*WHAT TO WORK ON*. Where in the data does the word "bounding" appear? Find those lines and copy them.

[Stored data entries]
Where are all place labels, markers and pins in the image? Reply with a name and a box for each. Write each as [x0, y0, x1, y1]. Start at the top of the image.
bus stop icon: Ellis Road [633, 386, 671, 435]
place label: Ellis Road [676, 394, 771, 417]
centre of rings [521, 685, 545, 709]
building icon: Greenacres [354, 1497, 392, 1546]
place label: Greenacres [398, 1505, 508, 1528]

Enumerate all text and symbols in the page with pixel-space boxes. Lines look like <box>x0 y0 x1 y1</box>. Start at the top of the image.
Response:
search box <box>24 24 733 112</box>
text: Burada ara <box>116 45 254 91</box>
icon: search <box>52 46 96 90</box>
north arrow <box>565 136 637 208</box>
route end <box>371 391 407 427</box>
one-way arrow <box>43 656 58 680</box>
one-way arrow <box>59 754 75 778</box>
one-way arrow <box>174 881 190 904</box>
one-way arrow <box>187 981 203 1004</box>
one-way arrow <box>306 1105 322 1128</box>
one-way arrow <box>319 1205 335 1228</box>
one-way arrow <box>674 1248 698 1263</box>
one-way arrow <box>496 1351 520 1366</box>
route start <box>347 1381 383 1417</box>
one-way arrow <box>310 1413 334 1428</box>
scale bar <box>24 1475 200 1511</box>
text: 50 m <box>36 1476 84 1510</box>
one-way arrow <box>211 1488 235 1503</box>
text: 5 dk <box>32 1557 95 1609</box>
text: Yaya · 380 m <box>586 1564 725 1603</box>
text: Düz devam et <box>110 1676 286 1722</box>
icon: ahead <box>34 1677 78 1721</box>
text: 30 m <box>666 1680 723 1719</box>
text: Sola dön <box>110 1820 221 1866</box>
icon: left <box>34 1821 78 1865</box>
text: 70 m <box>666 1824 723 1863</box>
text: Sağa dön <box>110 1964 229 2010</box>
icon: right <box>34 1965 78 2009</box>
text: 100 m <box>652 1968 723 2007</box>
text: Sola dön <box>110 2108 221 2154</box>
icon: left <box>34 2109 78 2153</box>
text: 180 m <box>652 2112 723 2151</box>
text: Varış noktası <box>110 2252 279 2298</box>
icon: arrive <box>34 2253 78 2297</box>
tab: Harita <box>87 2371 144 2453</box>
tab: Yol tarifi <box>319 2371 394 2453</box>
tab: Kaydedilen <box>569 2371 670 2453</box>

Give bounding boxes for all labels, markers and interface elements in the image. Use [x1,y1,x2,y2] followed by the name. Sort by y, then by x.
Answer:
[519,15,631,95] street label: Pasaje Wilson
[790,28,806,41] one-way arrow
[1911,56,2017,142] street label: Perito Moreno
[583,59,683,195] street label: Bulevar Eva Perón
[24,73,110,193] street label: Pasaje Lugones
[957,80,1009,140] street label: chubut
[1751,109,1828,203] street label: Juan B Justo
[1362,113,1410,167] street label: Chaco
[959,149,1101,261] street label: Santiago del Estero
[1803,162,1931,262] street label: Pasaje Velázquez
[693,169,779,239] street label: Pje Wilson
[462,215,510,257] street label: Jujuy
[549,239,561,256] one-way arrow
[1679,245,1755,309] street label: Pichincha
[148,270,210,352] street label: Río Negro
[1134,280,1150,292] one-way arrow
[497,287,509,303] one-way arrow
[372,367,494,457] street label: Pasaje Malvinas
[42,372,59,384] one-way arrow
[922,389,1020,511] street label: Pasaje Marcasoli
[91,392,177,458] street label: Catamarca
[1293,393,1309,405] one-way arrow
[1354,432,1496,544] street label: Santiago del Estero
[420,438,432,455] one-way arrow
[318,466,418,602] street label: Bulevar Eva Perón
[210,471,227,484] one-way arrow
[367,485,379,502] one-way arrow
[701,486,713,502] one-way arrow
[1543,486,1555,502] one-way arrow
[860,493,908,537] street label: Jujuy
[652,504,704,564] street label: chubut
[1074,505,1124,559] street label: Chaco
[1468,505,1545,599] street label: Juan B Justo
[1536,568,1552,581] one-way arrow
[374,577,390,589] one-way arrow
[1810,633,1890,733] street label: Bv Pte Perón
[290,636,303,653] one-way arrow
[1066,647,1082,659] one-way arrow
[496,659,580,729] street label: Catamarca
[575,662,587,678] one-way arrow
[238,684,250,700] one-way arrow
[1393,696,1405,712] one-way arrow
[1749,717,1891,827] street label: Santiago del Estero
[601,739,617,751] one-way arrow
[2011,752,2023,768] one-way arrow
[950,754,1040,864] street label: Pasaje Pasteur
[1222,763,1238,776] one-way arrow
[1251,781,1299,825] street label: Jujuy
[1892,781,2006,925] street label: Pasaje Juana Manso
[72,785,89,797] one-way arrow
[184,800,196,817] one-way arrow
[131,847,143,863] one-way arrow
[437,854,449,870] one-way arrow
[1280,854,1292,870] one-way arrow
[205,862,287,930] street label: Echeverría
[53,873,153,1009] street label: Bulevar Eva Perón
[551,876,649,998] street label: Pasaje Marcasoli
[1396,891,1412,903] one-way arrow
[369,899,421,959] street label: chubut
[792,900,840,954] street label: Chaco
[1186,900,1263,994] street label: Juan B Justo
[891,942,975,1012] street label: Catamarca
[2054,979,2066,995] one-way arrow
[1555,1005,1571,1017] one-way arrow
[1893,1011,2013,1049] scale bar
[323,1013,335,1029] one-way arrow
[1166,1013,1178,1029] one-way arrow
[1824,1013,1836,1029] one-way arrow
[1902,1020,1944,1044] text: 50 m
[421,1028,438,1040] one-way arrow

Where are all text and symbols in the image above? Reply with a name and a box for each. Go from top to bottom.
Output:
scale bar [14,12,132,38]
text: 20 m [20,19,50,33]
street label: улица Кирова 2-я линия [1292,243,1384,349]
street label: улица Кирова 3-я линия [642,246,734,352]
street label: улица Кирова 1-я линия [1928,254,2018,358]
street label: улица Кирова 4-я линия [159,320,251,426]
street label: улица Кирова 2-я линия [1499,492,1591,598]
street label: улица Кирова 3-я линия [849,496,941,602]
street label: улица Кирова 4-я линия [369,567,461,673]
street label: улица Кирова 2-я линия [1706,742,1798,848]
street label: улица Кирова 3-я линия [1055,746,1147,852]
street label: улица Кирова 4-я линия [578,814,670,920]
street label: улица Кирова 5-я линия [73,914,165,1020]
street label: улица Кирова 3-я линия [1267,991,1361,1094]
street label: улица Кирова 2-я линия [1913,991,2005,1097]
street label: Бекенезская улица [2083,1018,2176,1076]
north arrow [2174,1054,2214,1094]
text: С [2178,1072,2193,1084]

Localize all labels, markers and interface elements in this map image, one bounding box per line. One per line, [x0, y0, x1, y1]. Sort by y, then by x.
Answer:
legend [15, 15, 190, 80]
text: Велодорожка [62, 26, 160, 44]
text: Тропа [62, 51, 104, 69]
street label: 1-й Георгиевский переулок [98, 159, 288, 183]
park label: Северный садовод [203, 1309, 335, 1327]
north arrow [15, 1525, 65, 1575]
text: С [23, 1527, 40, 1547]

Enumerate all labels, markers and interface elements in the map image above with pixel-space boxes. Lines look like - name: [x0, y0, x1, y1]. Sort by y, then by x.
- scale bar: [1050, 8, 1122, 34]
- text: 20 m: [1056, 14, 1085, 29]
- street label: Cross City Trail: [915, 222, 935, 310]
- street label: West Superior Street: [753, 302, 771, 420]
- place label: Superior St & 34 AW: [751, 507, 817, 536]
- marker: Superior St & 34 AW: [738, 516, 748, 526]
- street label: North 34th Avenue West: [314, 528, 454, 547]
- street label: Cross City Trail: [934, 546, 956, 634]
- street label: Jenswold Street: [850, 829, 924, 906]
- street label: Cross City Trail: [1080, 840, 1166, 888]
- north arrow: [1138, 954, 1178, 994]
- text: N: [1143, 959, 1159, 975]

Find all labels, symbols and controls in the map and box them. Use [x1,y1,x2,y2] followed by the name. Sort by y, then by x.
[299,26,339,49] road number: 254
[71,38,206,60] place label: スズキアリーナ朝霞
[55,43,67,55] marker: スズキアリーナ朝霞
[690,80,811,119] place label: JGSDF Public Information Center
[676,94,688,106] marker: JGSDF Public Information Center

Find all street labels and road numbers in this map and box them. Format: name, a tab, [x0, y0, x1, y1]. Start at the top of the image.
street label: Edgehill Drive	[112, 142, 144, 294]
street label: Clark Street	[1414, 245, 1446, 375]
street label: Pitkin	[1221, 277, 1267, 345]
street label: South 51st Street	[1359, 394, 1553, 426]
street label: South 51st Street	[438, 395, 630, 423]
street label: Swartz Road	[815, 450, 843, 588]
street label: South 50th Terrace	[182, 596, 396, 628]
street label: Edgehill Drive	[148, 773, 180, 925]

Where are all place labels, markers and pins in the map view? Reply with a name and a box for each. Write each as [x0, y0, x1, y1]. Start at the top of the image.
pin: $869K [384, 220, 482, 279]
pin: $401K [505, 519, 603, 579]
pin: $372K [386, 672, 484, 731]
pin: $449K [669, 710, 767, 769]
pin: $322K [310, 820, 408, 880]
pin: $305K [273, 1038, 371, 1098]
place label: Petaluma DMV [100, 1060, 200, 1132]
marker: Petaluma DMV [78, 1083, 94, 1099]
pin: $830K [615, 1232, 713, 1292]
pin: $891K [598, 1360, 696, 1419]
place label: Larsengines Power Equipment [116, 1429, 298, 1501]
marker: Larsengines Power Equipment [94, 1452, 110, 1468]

*PROBLEM SOLUTION*.
Give bounding boxes for all labels, markers and interface elements in the image. Use [x1,y1,x2,y2] followed by the name. Sort by y, then by x.
Localize all labels, markers and interface elements in this map image, one bounding box per line. One per line, [x0, y0, x1, y1]. Sort by y, then by x.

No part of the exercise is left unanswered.